◆ **EXTRACTED ENTRIES**
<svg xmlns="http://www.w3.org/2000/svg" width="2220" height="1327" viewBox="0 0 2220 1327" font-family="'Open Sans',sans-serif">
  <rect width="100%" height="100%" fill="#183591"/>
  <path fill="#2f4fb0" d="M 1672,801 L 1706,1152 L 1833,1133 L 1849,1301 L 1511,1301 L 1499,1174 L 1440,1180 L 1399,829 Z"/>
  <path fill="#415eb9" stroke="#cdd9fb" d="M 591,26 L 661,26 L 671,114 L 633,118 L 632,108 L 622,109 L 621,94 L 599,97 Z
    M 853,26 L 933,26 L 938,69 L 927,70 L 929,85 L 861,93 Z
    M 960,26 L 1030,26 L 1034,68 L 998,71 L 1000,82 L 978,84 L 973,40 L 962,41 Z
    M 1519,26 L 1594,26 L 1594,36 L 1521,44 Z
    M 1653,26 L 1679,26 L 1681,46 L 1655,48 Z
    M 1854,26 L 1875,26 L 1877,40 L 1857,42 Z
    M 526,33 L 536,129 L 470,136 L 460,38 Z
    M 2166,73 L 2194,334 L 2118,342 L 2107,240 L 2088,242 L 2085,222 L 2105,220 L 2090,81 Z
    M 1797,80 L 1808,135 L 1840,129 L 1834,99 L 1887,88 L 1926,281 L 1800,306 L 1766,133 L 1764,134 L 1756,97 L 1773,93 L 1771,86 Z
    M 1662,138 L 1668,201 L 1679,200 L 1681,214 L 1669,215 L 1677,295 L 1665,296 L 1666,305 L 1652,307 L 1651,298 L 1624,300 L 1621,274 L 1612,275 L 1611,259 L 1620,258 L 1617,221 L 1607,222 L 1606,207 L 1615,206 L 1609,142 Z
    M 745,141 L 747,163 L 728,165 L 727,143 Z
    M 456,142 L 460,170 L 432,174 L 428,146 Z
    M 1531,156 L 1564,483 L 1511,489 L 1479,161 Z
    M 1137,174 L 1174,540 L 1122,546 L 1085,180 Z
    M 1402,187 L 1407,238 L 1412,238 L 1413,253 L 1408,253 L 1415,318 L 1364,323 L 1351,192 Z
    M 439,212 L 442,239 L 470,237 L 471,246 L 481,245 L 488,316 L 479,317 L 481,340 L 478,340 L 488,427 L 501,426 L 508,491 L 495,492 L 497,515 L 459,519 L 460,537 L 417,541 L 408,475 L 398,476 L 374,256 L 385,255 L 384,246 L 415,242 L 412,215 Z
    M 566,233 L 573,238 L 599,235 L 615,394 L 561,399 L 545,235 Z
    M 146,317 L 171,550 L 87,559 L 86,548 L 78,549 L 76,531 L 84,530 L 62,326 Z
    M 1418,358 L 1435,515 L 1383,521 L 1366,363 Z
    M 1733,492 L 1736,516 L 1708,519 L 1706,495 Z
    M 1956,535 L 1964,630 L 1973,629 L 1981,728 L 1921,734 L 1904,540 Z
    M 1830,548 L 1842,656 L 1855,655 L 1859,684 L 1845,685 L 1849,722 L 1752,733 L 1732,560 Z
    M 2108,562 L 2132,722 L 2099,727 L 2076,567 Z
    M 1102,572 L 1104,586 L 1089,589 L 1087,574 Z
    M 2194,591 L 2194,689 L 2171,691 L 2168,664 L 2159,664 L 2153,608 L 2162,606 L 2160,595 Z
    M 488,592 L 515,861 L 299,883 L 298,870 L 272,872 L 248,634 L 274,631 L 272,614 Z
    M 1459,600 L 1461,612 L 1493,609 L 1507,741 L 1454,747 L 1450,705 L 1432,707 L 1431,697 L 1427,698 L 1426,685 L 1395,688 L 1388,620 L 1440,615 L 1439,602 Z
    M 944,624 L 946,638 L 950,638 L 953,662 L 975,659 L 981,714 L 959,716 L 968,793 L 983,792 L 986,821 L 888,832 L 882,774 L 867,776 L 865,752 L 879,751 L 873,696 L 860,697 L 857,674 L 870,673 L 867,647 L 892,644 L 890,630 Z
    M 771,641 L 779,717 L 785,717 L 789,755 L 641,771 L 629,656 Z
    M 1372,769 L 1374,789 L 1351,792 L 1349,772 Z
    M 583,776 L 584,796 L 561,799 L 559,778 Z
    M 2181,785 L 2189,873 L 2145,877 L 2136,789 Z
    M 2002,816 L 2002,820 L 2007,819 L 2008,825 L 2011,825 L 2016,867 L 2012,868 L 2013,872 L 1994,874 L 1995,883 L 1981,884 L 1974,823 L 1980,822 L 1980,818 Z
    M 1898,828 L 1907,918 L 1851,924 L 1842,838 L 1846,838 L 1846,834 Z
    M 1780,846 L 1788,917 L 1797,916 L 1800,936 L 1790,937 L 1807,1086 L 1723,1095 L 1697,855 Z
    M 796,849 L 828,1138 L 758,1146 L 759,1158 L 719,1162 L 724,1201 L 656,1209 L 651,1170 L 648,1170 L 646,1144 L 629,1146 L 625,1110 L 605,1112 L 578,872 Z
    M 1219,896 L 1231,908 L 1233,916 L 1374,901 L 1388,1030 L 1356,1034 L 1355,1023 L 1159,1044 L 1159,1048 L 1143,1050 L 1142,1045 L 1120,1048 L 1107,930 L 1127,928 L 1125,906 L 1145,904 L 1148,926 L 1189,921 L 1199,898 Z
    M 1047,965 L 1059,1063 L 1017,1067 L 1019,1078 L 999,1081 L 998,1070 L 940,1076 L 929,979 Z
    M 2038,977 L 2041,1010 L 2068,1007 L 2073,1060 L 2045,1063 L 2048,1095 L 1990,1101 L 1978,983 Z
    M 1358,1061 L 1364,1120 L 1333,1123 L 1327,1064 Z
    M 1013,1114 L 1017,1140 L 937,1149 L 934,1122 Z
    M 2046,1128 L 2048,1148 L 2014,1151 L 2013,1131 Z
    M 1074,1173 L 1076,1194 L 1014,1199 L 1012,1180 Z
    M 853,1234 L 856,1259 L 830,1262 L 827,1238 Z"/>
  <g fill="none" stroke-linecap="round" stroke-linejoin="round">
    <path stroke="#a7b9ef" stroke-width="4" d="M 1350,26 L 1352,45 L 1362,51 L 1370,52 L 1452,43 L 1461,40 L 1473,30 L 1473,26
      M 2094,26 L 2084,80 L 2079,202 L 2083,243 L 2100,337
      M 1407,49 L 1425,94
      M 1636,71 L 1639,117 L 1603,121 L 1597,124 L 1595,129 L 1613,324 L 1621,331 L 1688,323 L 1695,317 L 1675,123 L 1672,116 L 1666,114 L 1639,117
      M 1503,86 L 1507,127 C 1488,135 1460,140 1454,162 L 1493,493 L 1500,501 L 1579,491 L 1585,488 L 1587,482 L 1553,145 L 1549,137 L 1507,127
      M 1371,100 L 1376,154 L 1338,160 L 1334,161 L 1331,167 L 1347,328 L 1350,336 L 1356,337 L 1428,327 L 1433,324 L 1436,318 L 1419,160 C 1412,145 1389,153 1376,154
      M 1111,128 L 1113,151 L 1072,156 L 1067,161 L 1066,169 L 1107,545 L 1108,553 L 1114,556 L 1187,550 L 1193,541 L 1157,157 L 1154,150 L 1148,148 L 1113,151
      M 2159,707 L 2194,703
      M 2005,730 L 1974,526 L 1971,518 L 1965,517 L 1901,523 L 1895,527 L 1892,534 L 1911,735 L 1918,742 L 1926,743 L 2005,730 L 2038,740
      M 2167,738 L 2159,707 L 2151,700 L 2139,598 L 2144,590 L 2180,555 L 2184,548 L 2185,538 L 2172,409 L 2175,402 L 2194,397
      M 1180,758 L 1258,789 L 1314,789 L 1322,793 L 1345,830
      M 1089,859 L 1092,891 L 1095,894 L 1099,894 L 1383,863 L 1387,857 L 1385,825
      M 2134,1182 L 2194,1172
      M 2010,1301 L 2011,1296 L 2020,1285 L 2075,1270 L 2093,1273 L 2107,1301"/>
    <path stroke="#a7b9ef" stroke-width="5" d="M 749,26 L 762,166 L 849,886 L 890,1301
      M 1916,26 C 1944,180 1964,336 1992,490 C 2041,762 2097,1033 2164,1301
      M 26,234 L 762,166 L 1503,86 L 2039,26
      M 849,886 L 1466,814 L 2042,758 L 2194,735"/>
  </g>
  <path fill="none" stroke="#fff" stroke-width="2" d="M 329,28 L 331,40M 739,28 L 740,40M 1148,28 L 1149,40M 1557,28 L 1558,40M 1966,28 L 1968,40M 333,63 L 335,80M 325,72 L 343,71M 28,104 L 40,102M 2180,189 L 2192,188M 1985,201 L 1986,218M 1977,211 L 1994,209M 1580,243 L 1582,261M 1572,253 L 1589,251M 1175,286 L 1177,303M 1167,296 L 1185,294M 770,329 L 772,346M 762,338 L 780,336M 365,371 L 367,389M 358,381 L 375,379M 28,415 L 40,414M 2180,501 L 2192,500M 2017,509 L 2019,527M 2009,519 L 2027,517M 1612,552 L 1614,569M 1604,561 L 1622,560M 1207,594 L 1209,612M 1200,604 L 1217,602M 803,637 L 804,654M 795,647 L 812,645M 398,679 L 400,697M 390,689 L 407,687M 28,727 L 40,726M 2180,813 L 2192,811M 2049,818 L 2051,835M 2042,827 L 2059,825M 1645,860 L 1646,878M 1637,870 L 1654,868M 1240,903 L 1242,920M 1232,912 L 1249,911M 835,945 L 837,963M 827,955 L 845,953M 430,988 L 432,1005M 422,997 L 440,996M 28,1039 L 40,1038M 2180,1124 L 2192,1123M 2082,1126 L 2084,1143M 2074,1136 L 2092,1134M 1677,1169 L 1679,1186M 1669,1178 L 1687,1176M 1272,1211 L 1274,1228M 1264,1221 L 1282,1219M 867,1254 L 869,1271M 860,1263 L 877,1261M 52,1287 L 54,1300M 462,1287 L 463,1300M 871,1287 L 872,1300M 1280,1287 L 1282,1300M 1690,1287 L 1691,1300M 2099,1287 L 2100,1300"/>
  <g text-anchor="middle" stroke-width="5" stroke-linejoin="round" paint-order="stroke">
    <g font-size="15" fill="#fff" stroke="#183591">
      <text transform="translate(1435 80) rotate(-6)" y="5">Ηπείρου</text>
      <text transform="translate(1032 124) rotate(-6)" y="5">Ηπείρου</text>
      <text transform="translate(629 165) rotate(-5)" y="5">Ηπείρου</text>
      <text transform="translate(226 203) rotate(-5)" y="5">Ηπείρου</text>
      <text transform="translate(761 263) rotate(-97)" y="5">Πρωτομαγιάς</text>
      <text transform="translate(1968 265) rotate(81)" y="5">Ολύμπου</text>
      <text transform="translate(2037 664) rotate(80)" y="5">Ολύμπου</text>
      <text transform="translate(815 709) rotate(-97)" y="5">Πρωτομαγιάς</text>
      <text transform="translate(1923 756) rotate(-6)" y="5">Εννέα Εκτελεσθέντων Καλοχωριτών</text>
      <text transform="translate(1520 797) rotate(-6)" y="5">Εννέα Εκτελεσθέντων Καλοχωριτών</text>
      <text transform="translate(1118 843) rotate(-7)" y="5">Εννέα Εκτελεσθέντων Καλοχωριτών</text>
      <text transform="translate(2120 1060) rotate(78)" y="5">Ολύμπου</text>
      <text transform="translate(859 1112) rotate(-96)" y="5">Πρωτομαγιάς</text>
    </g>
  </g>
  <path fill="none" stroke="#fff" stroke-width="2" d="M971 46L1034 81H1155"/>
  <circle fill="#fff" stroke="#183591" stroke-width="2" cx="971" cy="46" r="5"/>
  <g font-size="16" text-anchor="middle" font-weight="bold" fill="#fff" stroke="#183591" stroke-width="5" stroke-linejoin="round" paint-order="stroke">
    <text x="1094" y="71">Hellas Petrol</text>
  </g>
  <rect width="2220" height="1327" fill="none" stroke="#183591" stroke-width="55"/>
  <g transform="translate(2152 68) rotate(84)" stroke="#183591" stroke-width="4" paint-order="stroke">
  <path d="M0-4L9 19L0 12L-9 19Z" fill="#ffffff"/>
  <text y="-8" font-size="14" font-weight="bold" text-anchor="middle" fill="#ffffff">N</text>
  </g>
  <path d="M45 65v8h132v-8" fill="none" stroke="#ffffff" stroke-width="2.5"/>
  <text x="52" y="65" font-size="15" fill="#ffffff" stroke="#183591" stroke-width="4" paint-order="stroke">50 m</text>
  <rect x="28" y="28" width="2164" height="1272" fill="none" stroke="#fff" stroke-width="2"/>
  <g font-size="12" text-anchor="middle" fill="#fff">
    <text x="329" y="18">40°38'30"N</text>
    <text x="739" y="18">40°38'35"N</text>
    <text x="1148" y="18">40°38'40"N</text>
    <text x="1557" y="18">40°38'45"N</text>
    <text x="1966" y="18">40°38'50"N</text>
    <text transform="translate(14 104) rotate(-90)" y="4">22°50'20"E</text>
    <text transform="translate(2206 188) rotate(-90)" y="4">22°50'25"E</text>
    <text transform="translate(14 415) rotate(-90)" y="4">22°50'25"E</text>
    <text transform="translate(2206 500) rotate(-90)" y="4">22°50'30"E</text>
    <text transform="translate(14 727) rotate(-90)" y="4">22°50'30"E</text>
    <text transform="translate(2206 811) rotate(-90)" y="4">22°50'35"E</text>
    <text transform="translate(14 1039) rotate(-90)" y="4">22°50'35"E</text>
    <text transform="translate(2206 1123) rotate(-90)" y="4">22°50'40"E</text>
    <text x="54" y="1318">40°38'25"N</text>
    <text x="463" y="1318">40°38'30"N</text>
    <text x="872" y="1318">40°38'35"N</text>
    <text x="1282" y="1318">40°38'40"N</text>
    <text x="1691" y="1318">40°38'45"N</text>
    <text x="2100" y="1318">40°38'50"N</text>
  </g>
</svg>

◆ **INSTRUCTIONS TO FOLLOW**
Please copy the lines in the records above between the one holding "M 1372,769 L" and the one holding "M 2159,707 L 2194,703", inclusive, exactly and with no other line.

◆ **TASK ANSWER**
    M 1372,769 L 1374,789 L 1351,792 L 1349,772 Z
    M 583,776 L 584,796 L 561,799 L 559,778 Z
    M 2181,785 L 2189,873 L 2145,877 L 2136,789 Z
    M 2002,816 L 2002,820 L 2007,819 L 2008,825 L 2011,825 L 2016,867 L 2012,868 L 2013,872 L 1994,874 L 1995,883 L 1981,884 L 1974,823 L 1980,822 L 1980,818 Z
    M 1898,828 L 1907,918 L 1851,924 L 1842,838 L 1846,838 L 1846,834 Z
    M 1780,846 L 1788,917 L 1797,916 L 1800,936 L 1790,937 L 1807,1086 L 1723,1095 L 1697,855 Z
    M 796,849 L 828,1138 L 758,1146 L 759,1158 L 719,1162 L 724,1201 L 656,1209 L 651,1170 L 648,1170 L 646,1144 L 629,1146 L 625,1110 L 605,1112 L 578,872 Z
    M 1219,896 L 1231,908 L 1233,916 L 1374,901 L 1388,1030 L 1356,1034 L 1355,1023 L 1159,1044 L 1159,1048 L 1143,1050 L 1142,1045 L 1120,1048 L 1107,930 L 1127,928 L 1125,906 L 1145,904 L 1148,926 L 1189,921 L 1199,898 Z
    M 1047,965 L 1059,1063 L 1017,1067 L 1019,1078 L 999,1081 L 998,1070 L 940,1076 L 929,979 Z
    M 2038,977 L 2041,1010 L 2068,1007 L 2073,1060 L 2045,1063 L 2048,1095 L 1990,1101 L 1978,983 Z
    M 1358,1061 L 1364,1120 L 1333,1123 L 1327,1064 Z
    M 1013,1114 L 1017,1140 L 937,1149 L 934,1122 Z
    M 2046,1128 L 2048,1148 L 2014,1151 L 2013,1131 Z
    M 1074,1173 L 1076,1194 L 1014,1199 L 1012,1180 Z
    M 853,1234 L 856,1259 L 830,1262 L 827,1238 Z"/>
  <g fill="none" stroke-linecap="round" stroke-linejoin="round">
    <path stroke="#a7b9ef" stroke-width="4" d="M 1350,26 L 1352,45 L 1362,51 L 1370,52 L 1452,43 L 1461,40 L 1473,30 L 1473,26
      M 2094,26 L 2084,80 L 2079,202 L 2083,243 L 2100,337
      M 1407,49 L 1425,94
      M 1636,71 L 1639,117 L 1603,121 L 1597,124 L 1595,129 L 1613,324 L 1621,331 L 1688,323 L 1695,317 L 1675,123 L 1672,116 L 1666,114 L 1639,117
      M 1503,86 L 1507,127 C 1488,135 1460,140 1454,162 L 1493,493 L 1500,501 L 1579,491 L 1585,488 L 1587,482 L 1553,145 L 1549,137 L 1507,127
      M 1371,100 L 1376,154 L 1338,160 L 1334,161 L 1331,167 L 1347,328 L 1350,336 L 1356,337 L 1428,327 L 1433,324 L 1436,318 L 1419,160 C 1412,145 1389,153 1376,154
      M 1111,128 L 1113,151 L 1072,156 L 1067,161 L 1066,169 L 1107,545 L 1108,553 L 1114,556 L 1187,550 L 1193,541 L 1157,157 L 1154,150 L 1148,148 L 1113,151
      M 2159,707 L 2194,703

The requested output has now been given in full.